As you can see, there is not a specific amount of detail to go on and researching this particular Event ID suggested this was an error that could pertain to a number of issues. On researching further however, I noted the following from the TechNet article on integrating Lync Server 2013 with Exchange Unified Messaging:

If you are using a version of Exchange that is earlier than Microsoft Exchange Server 2010 SP1, you must enter the fully qualified domain name (FQDN) of the corresponding Exchange Unified Messaging (UM) SIP dial plan in the Lync Server 2013 dial plan Simple name field. If you are using Microsoft Exchange Server 2010 SP1 or latest service pack, this dial plan name matching is not necessary.

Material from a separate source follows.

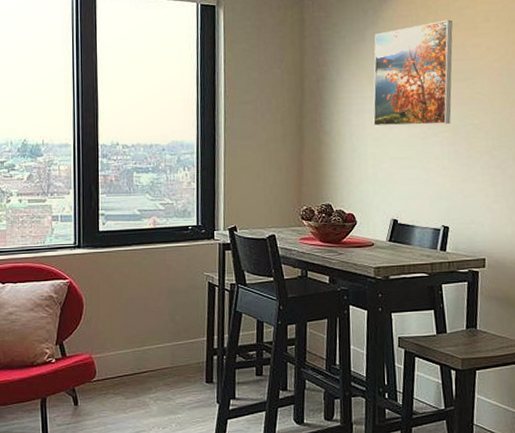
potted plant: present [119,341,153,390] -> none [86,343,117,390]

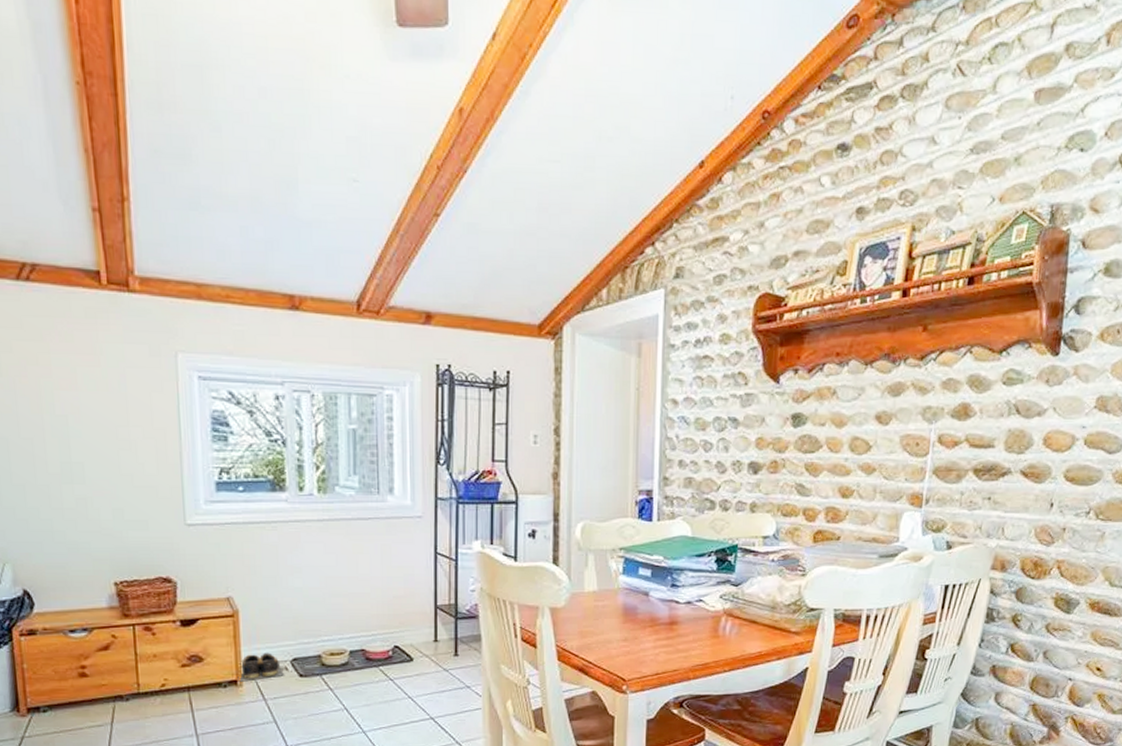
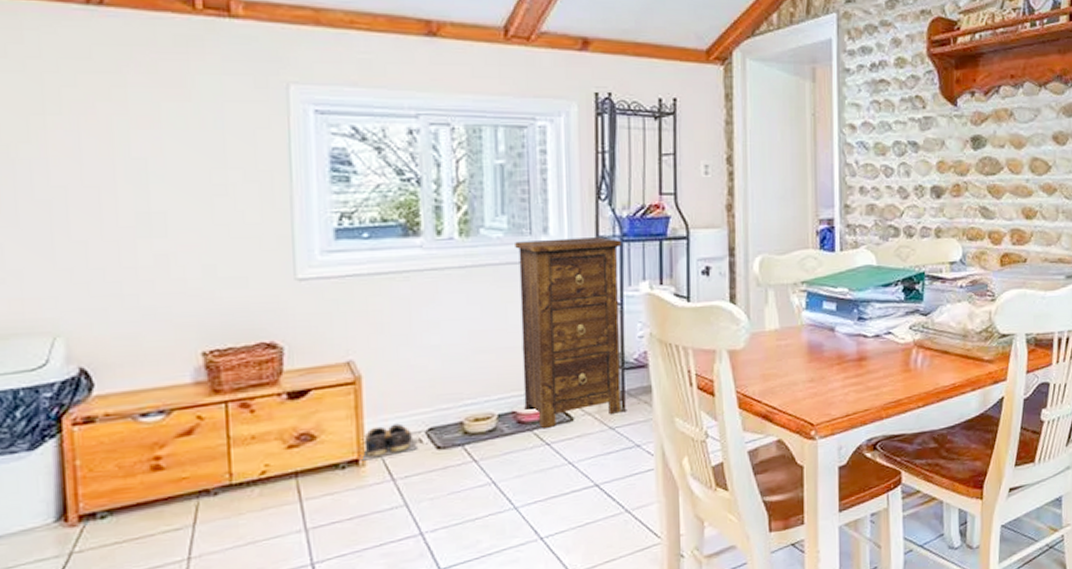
cabinet: none [365,498,458,666] -> present [515,237,622,429]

In order to resolve the key mapping issue the following was performed.

1. Connect to the Lync Server 2013 control panel and click Voice Routing and then select the Dial Plans tab.

2. Double click the “Global” dial plan to edit it and in the Simple Name dialog box, remove the word Global and replace it with the name of your Exchange Unified Messaging dial plan followed by your internal Active Directory domain name. For example, if my UM Dial Plan name was “DefaultUM” and my internal domain was “company.local”, I would enter DefaultUM.company.local into the Simple Name field.

3. Click OK and then commit the change, you will then need to wait a few moments for the change to take affect before trying the key mapping again. It should also be noted that in the Global dial plan you will need sufficient normalisation rules for the key mapping to work when transferring to an extension. In my case the dial plan now looked like the following:

That’s it, hopefully your Auto Attendant key mapping issues to Lync extensions will now be resolved.